= 本文抜粋 =

● 学校教育法等の一部を改正する法律について(教育目標、副校長等の設置、学校評価関係) 平成19年7月31日 19文科初第536号



19文科初第536号 平成19年7月31日
各都道府県教育委員会、各指定都市教育委員会、各都道府県知事、
各指定都市市長、各国公私立大学長、各国公私立高等専門学校長、
大学を設置する各地方公共団体の長、各公立大学法人の理事長、
独立行政法人国立高等専門学校機構理事長、
大学又は高等専門学校を設置する各学校法人の理事長、
大学を設置する各学校設置会社の代表取締役、
放送大学学園理事長、国立教育政策研究所長、
独立行政法人国立特別支援教育総合研究所理事長、
独立行政法人教員研修センター理事長、
独立行政法人大学評価・学位授与機構長 宛
文部科学事務次官(銭谷眞美)


      学校教育法等の一部を改正する法律について(通知)


 このたび、「学校教育法等の一部を改正する法律(平成19年法律第96号)」(以下「改正法」という。)が平成19年6月27日に公布されました。
 このことについては、「学校教育法等の一部を改正する法律、地方教育行政の組織及び運営に関する法律の一部を改正する法律及び教育職員免許法及び教育公務員特例法の一部を改正する法律の公布について」(平成19年7月5日付け19文科初第449号文部科学事務次官通知)において既に通知したところですが、今回の改正の趣旨は、改正教育基本法において明確にされた教育理念に基づき、義務教育の目標を定め、各学校種の目的及び教育の目標を見直すとともに、学校の組織運営体制及び指導体制の充実を図るため、学校に置くことのできる職として新たに副校長等を設ける等により、学校教育の一層の充実を図るものであります。
 改正の概要及び留意事項は下記のとおりですので、関係する規定の整備等事務処理上遺漏のないよう願います。
 また、各都道府県教育委員会におかれては、域内の市町村教育委員会及び所管の学校その他の教育機関に対して、各都道府県知事におかれては、所轄の学校及び学校法人等に対して、国立大学長におかれては、その管下の学校に対して、本改正の周知を図るとともに、適切な事務処理が図られるよう配慮願います。
 なお、改正法は、関係資料と併せて文部科学省のホームページに掲載しておりますので、御参照ください。また、関係する政省令等の改正については、追ってこれを行い、別途通知する予定ですので、予め御承知おき願います。


                   記


第一 改正法の概要

第1 学校の種類ごとの目的及び教育の目標等に関する学校教育法等の一部改正

一 義務教育に関する事項
1 義務教育の期間
 保護者は、子に9年の普通教育を受けさせる義務を負うものとしたこと。(第16条)

= 課題 1 =
この通知によると、学校に副校長等の職を新たに設けるのは何のためか。1〜3文で説明してください。
= 課題 2 =
この通知から「このことについては、「学校教」以降「理上遺漏のないよう願います。」までの部分を、両端の語句も含めて一字一句違えずに書き写してください。
データを参照する必要はありません。

= データ抜粋 =
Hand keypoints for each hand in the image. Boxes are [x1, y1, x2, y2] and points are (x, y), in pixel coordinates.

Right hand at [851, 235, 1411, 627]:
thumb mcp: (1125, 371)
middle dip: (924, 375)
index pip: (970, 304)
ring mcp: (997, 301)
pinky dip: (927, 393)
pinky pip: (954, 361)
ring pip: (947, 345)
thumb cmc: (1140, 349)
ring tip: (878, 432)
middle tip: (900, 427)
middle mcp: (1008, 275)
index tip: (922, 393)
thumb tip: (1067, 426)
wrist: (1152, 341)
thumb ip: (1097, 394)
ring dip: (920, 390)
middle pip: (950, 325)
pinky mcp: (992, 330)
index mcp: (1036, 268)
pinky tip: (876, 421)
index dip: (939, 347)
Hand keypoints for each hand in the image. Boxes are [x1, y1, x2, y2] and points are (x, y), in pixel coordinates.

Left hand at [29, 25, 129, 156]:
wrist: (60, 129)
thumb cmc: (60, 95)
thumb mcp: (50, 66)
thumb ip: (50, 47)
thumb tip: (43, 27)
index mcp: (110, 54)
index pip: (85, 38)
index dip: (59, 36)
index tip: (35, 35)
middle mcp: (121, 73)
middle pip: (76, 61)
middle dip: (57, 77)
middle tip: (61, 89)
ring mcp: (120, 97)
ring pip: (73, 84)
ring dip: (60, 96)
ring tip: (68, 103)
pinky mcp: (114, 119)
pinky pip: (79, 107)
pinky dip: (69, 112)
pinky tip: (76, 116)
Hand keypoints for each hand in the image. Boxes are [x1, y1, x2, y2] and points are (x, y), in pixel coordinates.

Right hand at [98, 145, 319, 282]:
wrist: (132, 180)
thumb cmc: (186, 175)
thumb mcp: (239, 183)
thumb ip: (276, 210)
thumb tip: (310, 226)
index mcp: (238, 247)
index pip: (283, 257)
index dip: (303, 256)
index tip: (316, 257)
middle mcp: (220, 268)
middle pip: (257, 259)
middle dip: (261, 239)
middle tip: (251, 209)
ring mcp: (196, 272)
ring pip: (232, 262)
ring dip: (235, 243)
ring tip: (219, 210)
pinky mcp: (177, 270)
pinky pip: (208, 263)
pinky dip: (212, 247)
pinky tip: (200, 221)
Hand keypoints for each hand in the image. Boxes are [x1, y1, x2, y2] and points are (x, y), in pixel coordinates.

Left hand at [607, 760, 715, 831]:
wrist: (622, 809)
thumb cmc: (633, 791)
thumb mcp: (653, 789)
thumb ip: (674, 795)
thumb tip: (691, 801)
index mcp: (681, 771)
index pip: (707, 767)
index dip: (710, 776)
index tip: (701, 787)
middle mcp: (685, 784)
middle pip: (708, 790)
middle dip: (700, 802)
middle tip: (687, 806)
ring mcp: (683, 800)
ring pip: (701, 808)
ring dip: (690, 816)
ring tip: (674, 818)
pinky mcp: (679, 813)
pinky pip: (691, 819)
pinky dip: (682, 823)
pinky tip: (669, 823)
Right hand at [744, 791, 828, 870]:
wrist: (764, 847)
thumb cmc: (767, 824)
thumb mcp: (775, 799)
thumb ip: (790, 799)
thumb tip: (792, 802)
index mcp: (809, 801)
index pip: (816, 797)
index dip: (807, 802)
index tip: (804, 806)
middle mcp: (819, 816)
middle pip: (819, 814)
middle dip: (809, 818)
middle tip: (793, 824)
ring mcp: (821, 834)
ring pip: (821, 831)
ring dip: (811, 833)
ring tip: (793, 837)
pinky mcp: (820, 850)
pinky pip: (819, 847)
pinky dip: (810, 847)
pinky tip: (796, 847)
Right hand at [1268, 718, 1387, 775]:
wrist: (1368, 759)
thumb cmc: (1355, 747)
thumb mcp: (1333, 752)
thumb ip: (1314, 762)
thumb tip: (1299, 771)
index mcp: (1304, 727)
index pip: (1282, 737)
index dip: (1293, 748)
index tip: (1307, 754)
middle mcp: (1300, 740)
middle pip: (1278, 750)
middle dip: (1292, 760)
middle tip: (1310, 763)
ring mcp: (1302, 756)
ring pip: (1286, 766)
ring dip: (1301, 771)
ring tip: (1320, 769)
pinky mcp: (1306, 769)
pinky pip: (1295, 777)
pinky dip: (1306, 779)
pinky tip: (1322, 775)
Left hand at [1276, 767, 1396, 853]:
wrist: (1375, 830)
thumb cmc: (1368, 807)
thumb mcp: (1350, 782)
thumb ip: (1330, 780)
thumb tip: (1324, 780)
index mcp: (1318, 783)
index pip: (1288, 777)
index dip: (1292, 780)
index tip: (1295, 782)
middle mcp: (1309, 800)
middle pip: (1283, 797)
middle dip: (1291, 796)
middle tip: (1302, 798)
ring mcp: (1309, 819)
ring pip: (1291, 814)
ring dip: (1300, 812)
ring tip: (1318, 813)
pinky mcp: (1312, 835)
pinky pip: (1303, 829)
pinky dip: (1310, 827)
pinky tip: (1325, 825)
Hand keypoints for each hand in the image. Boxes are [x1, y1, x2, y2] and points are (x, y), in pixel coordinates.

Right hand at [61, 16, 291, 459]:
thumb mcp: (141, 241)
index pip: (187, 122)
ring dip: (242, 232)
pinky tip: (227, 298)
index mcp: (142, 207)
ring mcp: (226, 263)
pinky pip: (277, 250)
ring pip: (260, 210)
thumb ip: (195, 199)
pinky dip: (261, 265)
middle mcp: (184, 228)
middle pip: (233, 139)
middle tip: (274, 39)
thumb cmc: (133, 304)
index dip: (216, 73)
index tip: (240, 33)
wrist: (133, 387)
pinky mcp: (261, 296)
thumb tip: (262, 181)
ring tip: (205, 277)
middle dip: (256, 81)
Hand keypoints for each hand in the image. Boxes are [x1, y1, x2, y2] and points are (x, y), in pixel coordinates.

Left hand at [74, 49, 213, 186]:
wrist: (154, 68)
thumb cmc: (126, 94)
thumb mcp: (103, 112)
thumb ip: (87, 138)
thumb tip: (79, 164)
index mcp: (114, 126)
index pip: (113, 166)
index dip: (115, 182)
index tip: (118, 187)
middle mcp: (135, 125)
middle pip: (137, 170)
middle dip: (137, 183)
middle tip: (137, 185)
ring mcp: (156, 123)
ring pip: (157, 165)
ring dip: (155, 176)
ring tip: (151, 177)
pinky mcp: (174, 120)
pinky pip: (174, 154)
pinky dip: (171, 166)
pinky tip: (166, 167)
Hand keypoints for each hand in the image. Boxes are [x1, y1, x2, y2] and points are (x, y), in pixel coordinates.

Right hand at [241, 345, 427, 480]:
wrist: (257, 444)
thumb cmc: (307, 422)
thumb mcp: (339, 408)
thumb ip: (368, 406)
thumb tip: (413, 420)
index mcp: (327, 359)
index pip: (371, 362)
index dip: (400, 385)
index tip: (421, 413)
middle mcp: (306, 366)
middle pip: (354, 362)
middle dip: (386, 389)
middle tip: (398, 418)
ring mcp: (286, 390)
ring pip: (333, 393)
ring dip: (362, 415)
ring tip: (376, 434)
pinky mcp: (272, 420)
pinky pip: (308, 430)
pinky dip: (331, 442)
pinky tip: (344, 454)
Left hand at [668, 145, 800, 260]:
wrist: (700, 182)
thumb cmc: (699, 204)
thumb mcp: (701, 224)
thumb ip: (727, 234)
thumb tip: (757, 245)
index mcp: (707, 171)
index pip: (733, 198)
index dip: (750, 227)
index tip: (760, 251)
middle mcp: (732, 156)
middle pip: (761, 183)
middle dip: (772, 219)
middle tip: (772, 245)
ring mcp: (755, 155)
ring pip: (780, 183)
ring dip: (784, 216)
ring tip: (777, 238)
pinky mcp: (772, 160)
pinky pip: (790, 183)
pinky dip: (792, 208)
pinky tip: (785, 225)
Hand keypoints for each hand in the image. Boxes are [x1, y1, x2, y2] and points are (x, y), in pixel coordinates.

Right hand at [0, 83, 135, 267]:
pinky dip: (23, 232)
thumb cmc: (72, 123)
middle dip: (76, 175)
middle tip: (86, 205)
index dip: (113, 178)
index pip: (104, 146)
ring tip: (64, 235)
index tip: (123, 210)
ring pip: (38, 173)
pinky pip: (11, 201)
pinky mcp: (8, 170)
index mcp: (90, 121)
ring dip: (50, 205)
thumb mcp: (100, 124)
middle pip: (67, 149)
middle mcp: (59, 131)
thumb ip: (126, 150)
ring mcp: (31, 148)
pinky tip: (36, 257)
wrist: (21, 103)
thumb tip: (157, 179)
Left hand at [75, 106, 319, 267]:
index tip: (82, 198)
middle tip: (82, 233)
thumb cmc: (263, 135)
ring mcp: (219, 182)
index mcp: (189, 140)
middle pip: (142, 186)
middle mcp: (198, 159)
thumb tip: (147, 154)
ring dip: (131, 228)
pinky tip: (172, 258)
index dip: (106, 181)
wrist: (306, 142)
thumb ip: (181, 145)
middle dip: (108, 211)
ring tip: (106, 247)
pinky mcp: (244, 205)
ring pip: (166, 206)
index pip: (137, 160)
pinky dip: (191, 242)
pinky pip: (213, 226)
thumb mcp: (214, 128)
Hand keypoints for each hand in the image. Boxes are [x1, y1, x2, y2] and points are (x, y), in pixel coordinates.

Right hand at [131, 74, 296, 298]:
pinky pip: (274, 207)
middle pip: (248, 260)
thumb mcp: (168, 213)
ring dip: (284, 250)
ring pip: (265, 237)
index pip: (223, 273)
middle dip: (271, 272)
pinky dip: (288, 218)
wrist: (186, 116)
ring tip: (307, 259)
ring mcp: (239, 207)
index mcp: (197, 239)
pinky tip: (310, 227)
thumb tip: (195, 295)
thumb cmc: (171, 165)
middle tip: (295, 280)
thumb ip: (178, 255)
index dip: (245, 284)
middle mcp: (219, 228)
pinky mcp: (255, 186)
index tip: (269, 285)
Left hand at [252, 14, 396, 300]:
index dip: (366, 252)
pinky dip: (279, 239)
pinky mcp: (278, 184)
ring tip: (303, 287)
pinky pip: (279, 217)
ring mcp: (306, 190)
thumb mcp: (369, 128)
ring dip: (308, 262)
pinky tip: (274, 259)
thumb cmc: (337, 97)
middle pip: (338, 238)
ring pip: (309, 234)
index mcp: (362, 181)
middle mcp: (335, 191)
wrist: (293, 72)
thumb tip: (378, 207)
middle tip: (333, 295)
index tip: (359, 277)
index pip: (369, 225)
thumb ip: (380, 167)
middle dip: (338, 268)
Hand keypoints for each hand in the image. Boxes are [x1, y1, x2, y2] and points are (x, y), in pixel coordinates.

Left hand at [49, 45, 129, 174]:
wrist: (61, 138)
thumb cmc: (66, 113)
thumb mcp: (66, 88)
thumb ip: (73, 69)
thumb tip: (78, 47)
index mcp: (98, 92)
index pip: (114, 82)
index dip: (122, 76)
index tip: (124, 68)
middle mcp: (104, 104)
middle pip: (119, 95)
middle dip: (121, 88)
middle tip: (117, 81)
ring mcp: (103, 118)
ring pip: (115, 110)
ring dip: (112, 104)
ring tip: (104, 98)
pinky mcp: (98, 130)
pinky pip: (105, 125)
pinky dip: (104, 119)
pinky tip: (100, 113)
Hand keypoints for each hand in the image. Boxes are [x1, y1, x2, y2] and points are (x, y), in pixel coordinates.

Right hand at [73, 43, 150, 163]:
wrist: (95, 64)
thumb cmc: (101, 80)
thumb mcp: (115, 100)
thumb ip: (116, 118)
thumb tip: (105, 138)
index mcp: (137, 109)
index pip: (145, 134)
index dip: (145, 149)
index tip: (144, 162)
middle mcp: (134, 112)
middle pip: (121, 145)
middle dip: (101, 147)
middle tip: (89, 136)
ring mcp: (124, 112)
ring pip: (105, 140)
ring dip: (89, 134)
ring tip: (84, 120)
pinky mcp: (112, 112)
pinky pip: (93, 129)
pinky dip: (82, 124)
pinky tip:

= 模範解答 1 =
学校の組織運営体制と指導体制の充実を図るためです。それにより学校教育の一層の充実を図ることが、今回の改正の趣旨とされています。

= 模範解答 2 =
このことについては、「学校教育法等の一部を改正する法律、地方教育行政の組織及び運営に関する法律の一部を改正する法律及び教育職員免許法及び教育公務員特例法の一部を改正する法律の公布について」(平成19年7月5日付け19文科初第449号文部科学事務次官通知)において既に通知したところですが、今回の改正の趣旨は、改正教育基本法において明確にされた教育理念に基づき、義務教育の目標を定め、各学校種の目的及び教育の目標を見直すとともに、学校の組織運営体制及び指導体制の充実を図るため、学校に置くことのできる職として新たに副校長等を設ける等により、学校教育の一層の充実を図るものであります。
 改正の概要及び留意事項は下記のとおりですので、関係する規定の整備等事務処理上遺漏のないよう願います。